Clinton's strength is among more conservative upstate Democrats, as well as blacks in New York City and union workers and middle-class voters.
Brown is expected to draw more outlying suburban voters on Long Island and liberals in Manhattan, while also doing well among blacks. He has the endorsement of the 117,000 member hospital-workers union.
The unknown factor involves Jewish voters, who constitute close to 30 percent of the Democratic Party's primary voters. Little wonder, political analysts note with some amusement, that Clinton promised a group of Jewish organizations in Brooklyn recently that if elected, he would keep a "kosher kitchen" in the White House. Anti-establishment vote
Moreover, a lot of voters, upstate as well as downstate, "are just not willing to have a decision foisted on them by national party leaders," says Laurie Rhodebeck, a professor of political science at the State University of New York at Buffalo. "A lot of voters are saying that they plan to vote for Brown to send a message to party leaders" that they are tired of the status quo.
Jim Armenakis, who headed up the New York campaign for Tsongas, reckons that the shift to Brown is becoming so substantial that the Californian "will win by 40 percent."
Mr.

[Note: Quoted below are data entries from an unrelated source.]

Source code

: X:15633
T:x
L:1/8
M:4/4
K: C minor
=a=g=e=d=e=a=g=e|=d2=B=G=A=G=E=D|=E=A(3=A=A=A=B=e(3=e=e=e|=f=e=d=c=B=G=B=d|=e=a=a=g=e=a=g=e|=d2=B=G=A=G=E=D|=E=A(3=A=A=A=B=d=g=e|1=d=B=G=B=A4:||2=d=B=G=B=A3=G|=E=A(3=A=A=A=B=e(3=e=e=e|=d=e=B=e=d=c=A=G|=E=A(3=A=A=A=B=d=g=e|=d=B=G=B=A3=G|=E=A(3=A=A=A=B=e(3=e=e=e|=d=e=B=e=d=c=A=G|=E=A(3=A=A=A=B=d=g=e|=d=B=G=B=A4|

Armenakis believes that Tsongas, whose name remains on the ballot here, will still win at least 15 percent of the vote. New York is home to over 800,000 Greek-Americans.
"It's become a vicious campaign," says former New York Mayor Ed Koch. Mr. Koch also sees a movement to Brown, although he believes that Clinton will fight back and manage to pull out a victory.
Anything less than a convincing victory by Clinton could bode badly for the Southerner when Democrats hold their national convention in the Big Apple. One beneficiary of a Clinton loss: New York's Gov. Mario Cuomo, who would be a favorite at a brokered convention.